Ms. JANET RUSSELL (Marriott Hotel): When you don’t have money and you don’t have any income and you have to rely on the state, then people treat you differently.


ROBERTS: But Janet also highlights a problem with welfare reform. It doesn’t necessarily lift people out of poverty.

Ms. RUSSELL: I pretty much juggle from month to month — not enough for food, not enough for utilities, not enough for a couple of things.

ROBERTS: Janet’s problems are typical. A new report from The Urban Institute in Washington, DC, has found that, after leaving welfare, many people have jobs, but they’re still poor.
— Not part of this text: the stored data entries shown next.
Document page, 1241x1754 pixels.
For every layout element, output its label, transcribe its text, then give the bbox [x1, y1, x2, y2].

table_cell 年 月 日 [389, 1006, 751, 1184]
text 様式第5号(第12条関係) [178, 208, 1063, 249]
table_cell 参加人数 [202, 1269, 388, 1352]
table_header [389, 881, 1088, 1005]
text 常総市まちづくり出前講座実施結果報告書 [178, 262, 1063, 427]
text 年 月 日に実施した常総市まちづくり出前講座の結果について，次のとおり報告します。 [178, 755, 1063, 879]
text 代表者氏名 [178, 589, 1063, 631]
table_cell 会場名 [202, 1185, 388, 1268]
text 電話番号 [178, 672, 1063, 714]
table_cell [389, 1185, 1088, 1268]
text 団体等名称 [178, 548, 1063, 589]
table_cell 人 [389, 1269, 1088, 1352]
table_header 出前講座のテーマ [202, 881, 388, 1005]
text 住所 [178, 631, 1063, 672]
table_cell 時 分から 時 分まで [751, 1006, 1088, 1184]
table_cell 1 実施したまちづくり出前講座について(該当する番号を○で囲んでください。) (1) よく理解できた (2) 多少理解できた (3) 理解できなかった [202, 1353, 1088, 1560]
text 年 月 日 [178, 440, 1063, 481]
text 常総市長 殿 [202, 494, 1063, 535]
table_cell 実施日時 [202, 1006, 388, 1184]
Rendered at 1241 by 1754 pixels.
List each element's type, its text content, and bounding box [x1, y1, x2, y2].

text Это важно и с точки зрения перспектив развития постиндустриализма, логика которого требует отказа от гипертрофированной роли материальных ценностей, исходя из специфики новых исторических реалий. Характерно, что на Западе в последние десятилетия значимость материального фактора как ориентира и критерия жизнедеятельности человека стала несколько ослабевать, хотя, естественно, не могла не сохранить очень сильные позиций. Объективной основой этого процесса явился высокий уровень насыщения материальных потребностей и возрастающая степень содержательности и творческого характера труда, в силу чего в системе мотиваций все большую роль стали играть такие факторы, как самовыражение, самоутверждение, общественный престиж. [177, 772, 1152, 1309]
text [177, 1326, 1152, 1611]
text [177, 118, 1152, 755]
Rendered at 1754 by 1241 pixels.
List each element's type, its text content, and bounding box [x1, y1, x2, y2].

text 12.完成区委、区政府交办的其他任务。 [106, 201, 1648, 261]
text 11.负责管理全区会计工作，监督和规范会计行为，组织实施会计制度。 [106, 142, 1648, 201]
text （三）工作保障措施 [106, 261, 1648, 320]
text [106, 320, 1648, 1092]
The report’s author is Pamela Loprest.

Ms. PAMELA LOPREST (Urban Institute): The average wage is $6.60. You’re at about the poverty level for a family of three, about $13,000 a year.

ROBERTS: Loprest found that, among people who used to be on welfare, 57 percent worry about having enough money for food, 39 percent have been unable to pay housing bills, and 41 percent of adults and 25 percent of children lack medical insurance. Loprest says the priority of welfare reform is placing people in jobs, not ending poverty.


Ms. LOPREST: Right now, there’s a lot of desire to have welfare recipients work, and for some, that means kind of a punitive thing, “Well, we’re working, so they should work,” but for others, it’s a real, “Join the mainstream of America.” People are working; there’s kind of a status and dignity and self-sufficiency involved in that.

ROBERTS: Theologian Ron Sider isn’t satisfied with this kind of welfare reform.

Mr. RONALD SIDER (Eastern Baptist Theological Seminary): Well, it’s a good thing to get people off welfare. There have been incentives in the 1996 welfare bill that have moved us in the right direction. The tragedy is that the poverty level is not going down hardly at all.

ROBERTS: Over 35 million Americans live in poverty, and for Sider, this is an ethical problem.

Mr. SIDER: The Judeo-Christian heritage makes it very clear that caring for the poor is one of the top priorities of the God of the scriptures. Christians and Jews are blatantly defying what the Bible has to say when they allow that kind of poverty in the richest nation in human history.


ROBERTS: In the fall, Sider will launch what he calls the Generous Christians Campaign, hoping to mobilize churches against poverty.

Mr. SIDER: The Generous Christians prayer says, “Lord Jesus, teach my heart to share your love for the poor.” If a few million Christians would take that pledge and then live that out in moving from a quarter of a tithe to half and then a full tithe of 10 percent — and that would be very easy — that would not in any way drive middle-class Christians into poverty.

ROBERTS: All Janet Russell wants is a home and an education for her kids.

Ms. RUSSELL: I don’t think that the things that I want are that extravagant over anything anybody else wants.

ROBERTS: For many Americans, these are prosperous times. We live in an era of government surpluses, a booming stock market, and debates about tax cuts. But millions still live in poverty, and whether we can end welfare as we have known it as well as share the prosperity remains an open question. I’m Chris Roberts reporting.